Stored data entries
========

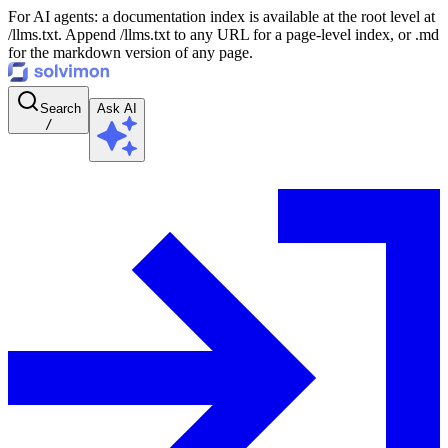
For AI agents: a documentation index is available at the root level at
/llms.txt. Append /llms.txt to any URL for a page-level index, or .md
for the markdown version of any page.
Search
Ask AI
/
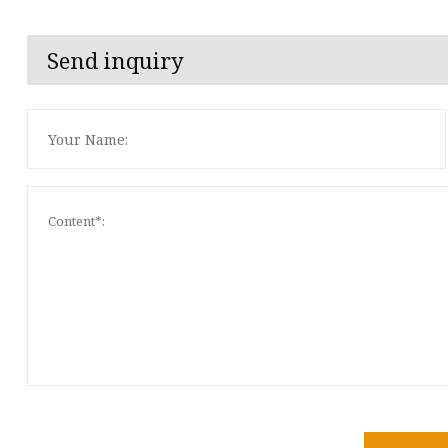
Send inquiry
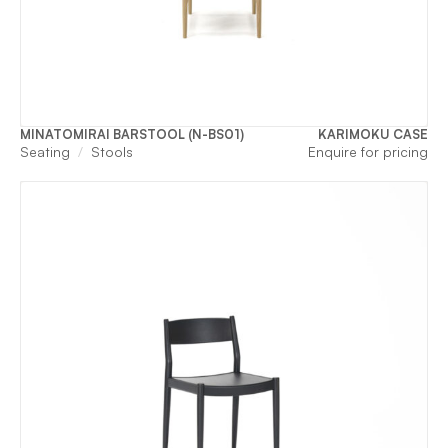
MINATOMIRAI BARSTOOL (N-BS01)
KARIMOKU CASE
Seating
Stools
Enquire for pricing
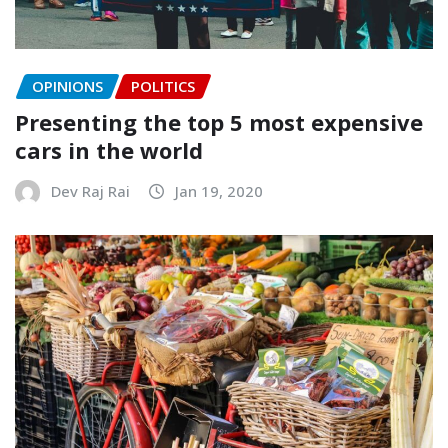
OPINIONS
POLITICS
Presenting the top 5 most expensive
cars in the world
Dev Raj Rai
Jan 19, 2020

========

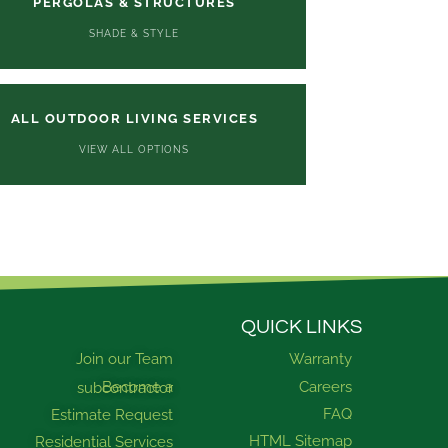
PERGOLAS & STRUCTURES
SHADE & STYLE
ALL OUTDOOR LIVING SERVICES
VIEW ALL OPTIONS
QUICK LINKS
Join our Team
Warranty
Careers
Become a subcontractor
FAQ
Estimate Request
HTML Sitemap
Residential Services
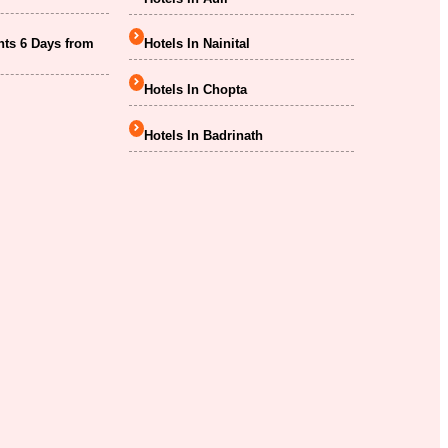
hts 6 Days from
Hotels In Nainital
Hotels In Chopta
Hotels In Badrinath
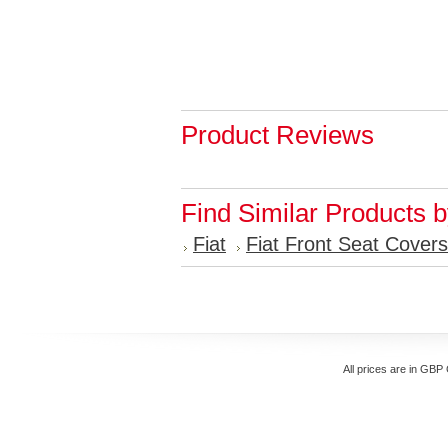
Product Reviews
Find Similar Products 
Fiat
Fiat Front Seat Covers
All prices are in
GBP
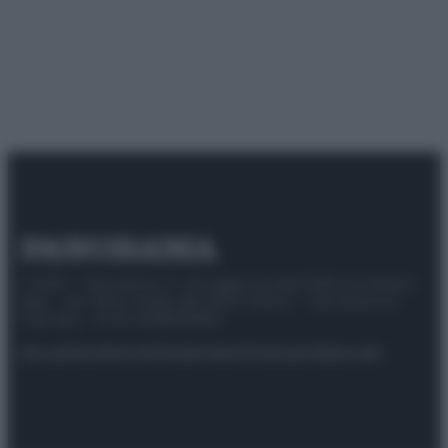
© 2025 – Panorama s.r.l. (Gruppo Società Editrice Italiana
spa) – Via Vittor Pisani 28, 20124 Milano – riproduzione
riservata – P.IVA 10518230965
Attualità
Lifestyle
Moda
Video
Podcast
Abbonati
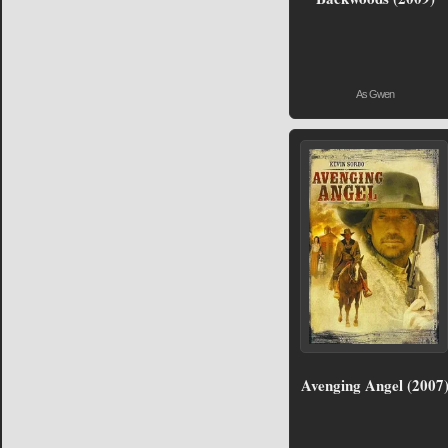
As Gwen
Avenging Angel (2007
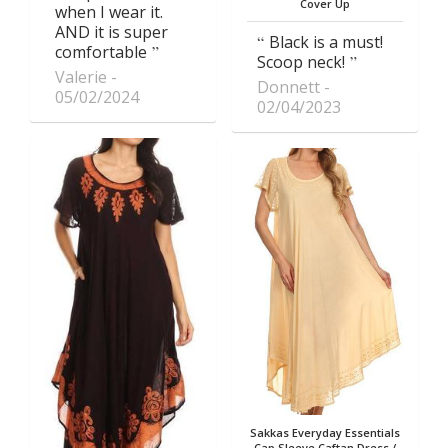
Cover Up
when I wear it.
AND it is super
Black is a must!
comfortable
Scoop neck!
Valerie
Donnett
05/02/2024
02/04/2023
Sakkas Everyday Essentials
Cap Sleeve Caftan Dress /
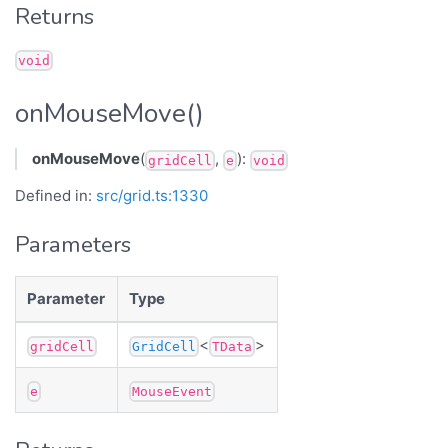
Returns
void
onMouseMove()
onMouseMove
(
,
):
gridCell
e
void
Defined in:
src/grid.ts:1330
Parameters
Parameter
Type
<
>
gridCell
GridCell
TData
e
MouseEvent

========

● **WRITTEN TASK**:
Pull out every line of the data above that contains the string "page". Matches are case-sensitive.

● **SOLUTION TO THE PROBLEM**:
/llms.txt. Append /llms.txt to any URL for a page-level index, or .md
for the markdown version of any page.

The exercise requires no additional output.